L'appareil d'État a donc été mobilisé comme jamais auparavant pour tenter de briser cette apathie. La ville a été tapissée d'affiches incitant au "vote pour un meilleur Hong Kong". Des "Journées de plaisir en famille" ont été organisées, les transports publics offrent des réductions, et les musées sont gratuits le jour du scrutin, une stratégie déjà tentée en 2023 pour créer une atmosphère de festival. Mais la pression est aussi plus directe. Les fonctionnaires, les enseignants et les employés des grandes entreprises publiques ont reçu des messages clairs les encourageant à remplir leur devoir civique. Les "Care Teams" (équipes de soins de district), ces nouveaux réseaux de bénévoles pro-gouvernementaux maillant chaque quartier, ont fait du porte-à-porte intensif pour s'assurer que les personnes âgées et les loyalistes se rendent aux bureaux de vote.

Cependant, les analystes politiques notent une lassitude profonde au sein de la population. Pour beaucoup de Hongkongais, en particulier les jeunes et la classe moyenne éduquée qui constituaient le cœur de l'électorat démocrate, ne pas voter est devenu le dernier acte politique possible. C'est une forme de résistance passive, un moyen de dire "ce n'est pas mon élection" sans risquer la prison. En l'absence de candidats représentant leurs opinions, et avec la certitude que le résultat est couru d'avance, l'incitation rationnelle à se déplacer un dimanche est nulle. Pourquoi aller valider un système qui vous a exclu ? Cette logique de boycott silencieux est difficile à contrer par la propagande officielle, car elle ne s'exprime pas par des slogans, mais par l'absence.

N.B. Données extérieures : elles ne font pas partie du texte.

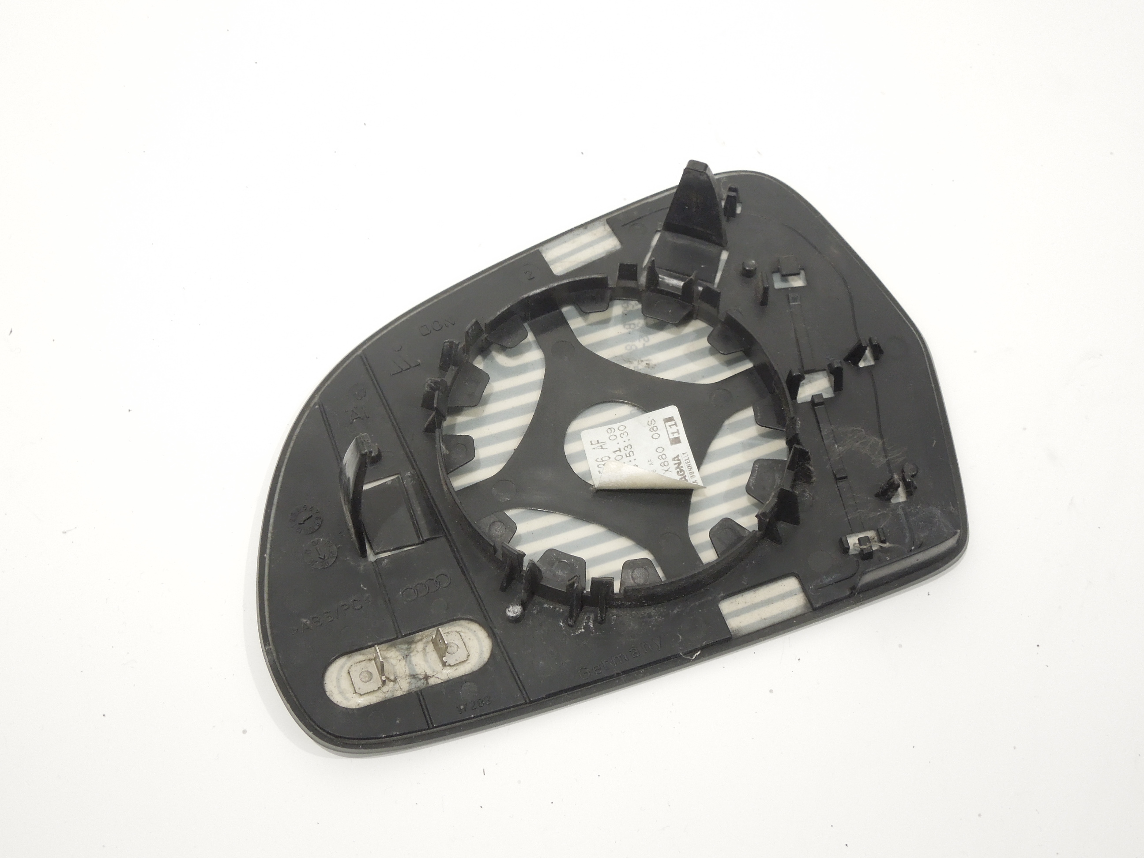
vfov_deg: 33.6
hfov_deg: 43.9
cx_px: 572
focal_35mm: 43
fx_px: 1421
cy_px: 429
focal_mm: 7.8
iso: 400
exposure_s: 1/30
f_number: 3.9
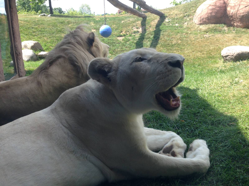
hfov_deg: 55.4
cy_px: 93
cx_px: 124
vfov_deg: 42.9
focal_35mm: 33
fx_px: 237
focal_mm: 4.12
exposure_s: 1/345
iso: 50
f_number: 2.4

Le gouvernement a également mis en place des mesures techniques pour éviter les couacs du passé, notamment la panne du système électronique de registre des électeurs qui avait entaché la fin du scrutin de 2023, forçant une prolongation des horaires de vote. Cette fois, tout doit être parfait. Des bureaux de vote ont été installés près de la frontière pour faciliter le vote des Hongkongais résidant sur le continent, un réservoir de voix traditionnellement favorable à Pékin. L'objectif non avoué est de franchir la barre symbolique des 30 %, ou du moins, de ne pas faire pire que lors du désastre des élections de district. Tout chiffre supérieur sera présenté par les médias d'État comme une preuve de la "confiance du public" et du succès de la "démocratie aux caractéristiques de Hong Kong".

Paradoxalement, une participation trop faible placerait les élus dans une position délicate. Avec un mandat conféré par une minorité de la population, leur capacité à faire accepter des politiques impopulaires – augmentations de taxes, réformes des services publics – serait fragilisée. Ils seraient des législateurs légaux, mais sans ancrage populaire réel. C'est le dilemme de ce système "Patriots Only" : en éliminant la compétition, il a éliminé l'intérêt. Le dimanche soir, lorsque les urnes seront scellées, les regards se tourneront vers les écrans non pas pour voir qui a gagné, mais pour voir combien de personnes ont pris la peine de jouer le jeu. Dans le silence des bureaux de vote à moitié vides pourrait résonner le bruit le plus assourdissant de cette élection : celui de l'indifférence d'un peuple qui a tourné la page, non par adhésion, mais par résignation. Hong Kong vote, mais son cœur n'y est plus.